Jim Carl

Jim Carl

November 07, 2013

Long-time staff member a valuable resource for students

Last month’s opening of our Student Services Building has been one of the highlights of an exciting fall semester at SIU. The building, paid for by students, creates a beautiful new front door to the campus and reflects our commitment to their success.

The building’s design encourages greater collaboration among staff as they meet the needs of our students. Key services are now in one location – including undergraduate admissions, University College, financial aid, registrar, bursar, and the Graduate School, with other offices moving there in the weeks ahead. When all the moves are complete, the building will house 19 departments and more than 400 staff. Some of those departments were spread out over campus. Others had been housed in Woody Hall.

Jim Carl, associate director of undergraduate admissions, knows Woody Hall inside and out. It opened in 1953 as SIU’s first women’s dormitory and was converted to offices in 1968. A two-degree graduate of SIU, Jim learned his way around it as a student beginning in 1977. And as the longest-serving employee in Woody Hall -- 29 years – Jim was familiar with its many limitations, including the heating and cooling systems, technology, mechanical systems, and the challenges of finding your way around.
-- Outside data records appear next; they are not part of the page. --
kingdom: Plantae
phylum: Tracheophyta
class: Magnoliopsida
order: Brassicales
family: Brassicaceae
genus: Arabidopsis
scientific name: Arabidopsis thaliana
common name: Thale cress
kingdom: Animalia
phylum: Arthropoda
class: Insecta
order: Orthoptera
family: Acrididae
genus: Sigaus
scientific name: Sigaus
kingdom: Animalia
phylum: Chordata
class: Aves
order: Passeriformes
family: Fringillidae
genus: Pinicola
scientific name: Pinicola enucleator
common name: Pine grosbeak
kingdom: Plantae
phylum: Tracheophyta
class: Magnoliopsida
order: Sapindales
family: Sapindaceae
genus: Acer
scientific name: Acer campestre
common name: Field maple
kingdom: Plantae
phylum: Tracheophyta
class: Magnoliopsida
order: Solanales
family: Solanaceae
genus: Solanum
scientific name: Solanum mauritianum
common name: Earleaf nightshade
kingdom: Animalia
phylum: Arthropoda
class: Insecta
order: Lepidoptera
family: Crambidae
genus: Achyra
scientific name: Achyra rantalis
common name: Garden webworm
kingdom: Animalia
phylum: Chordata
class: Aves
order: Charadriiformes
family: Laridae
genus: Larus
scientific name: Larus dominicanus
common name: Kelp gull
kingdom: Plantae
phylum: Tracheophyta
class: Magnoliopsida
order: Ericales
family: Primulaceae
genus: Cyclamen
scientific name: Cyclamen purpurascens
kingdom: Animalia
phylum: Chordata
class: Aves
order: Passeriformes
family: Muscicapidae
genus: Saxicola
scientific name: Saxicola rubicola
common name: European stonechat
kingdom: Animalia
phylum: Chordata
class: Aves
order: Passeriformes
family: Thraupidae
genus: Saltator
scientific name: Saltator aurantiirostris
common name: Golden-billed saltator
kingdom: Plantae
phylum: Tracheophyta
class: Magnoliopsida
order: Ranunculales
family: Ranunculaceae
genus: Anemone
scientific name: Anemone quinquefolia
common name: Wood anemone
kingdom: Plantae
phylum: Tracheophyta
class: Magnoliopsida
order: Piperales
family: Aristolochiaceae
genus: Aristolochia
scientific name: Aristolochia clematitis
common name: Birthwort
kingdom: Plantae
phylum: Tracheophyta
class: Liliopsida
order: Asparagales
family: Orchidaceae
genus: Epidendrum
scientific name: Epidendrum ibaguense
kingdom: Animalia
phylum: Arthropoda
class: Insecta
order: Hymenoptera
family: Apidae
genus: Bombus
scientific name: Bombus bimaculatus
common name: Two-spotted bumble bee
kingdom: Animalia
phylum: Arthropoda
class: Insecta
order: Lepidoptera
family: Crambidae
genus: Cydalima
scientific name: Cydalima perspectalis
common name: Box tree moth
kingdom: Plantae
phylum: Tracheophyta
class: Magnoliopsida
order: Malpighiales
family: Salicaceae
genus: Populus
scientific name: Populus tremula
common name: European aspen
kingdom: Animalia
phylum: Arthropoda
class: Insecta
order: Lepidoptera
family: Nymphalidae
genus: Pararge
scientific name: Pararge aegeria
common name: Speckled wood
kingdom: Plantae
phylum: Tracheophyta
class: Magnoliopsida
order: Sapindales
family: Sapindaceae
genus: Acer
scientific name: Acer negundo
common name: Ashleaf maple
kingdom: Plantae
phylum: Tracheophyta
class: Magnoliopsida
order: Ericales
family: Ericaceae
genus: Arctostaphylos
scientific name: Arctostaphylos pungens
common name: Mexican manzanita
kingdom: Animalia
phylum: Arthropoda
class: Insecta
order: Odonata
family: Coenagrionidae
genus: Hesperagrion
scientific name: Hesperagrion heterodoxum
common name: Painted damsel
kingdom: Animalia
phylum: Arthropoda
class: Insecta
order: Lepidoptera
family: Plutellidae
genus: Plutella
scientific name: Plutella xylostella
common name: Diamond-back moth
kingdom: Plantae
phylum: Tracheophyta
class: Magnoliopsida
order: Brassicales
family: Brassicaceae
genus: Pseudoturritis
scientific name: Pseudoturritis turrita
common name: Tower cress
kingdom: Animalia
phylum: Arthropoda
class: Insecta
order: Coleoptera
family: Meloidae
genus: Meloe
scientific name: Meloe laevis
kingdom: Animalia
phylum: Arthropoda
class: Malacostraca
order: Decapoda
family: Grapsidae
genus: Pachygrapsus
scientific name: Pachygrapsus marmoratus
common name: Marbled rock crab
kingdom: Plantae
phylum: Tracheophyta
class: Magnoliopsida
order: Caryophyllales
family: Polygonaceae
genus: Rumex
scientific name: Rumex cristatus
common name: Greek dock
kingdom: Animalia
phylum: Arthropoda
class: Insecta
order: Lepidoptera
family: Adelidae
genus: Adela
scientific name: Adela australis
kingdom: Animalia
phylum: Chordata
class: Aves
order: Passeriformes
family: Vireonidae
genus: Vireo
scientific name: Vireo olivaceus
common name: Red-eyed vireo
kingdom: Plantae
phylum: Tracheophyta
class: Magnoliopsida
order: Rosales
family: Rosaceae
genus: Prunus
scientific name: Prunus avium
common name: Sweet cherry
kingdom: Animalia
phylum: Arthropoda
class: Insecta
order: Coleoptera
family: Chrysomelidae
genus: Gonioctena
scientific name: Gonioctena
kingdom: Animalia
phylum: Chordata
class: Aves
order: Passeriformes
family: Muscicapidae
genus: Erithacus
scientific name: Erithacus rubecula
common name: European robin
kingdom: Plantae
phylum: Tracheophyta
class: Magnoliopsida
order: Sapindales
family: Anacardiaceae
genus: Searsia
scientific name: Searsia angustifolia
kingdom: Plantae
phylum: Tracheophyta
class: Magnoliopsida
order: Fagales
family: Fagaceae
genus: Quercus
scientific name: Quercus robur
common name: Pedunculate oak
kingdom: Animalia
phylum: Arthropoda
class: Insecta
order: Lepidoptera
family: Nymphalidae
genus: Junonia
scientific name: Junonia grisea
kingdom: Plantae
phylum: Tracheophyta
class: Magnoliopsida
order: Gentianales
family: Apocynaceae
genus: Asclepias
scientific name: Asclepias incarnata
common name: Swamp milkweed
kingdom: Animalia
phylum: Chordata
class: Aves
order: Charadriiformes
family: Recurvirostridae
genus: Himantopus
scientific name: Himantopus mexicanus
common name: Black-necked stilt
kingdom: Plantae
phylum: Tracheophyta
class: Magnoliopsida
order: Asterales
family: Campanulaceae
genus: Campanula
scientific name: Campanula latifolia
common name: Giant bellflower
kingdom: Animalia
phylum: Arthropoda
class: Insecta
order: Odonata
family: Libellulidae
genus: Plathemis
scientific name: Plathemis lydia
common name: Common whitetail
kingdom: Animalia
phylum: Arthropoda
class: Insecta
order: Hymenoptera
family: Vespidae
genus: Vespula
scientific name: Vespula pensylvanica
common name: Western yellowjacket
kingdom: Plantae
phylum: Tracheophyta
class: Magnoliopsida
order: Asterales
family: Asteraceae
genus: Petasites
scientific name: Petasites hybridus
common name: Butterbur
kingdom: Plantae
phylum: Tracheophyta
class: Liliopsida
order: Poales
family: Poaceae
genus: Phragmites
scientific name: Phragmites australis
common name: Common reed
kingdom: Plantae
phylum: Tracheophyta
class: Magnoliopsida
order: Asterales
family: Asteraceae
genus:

I can attest to that.

During his career in Woody Hall, Jim worked in many of the offices associated with admissions and enrollment management, including records, tuition and fees, and the registrar’s office. His current responsibilities include monitoring and reporting critical enrollment data each week to me and other members of our leadership team. The detail he shares about student applications and registrations for the approaching semester helps us assess trends in all of our colleges and additional steps we need to take to continue building enrollment.

His extensive experience allows Jim to see the big picture, and that makes him a valuable resource for students. He appreciates opportunities to counsel students, explaining, for example, how a decision to drop a class could affect their financial aid, or helping them work through issues with class registration or eligibility for graduation.

“Having been in all these different functions, I know what makes it all work,” he said. “I have had opportunities to figure things out so we can help students. There’s a teaching moment to a lot of what we do, explaining to students how things fit together. The problem-solving is the most satisfying part of what I do.”

Like all of us, Jim also knows that appearances do matter to prospective students and their families. With its advancing age, Woody Hall did not create a positive first impression.

“There were times that I would be really embarrassed taking a family from one part of the building to another,” Jim said. “There was no way to hide what it looked like.”

That is no longer an issue. I like to say that the Student Services Building has a real “wow” factor. And while they may be in a new building, what has not changed is Jim’s commitment and that of his fellow staff members to helping our students realize their dreams.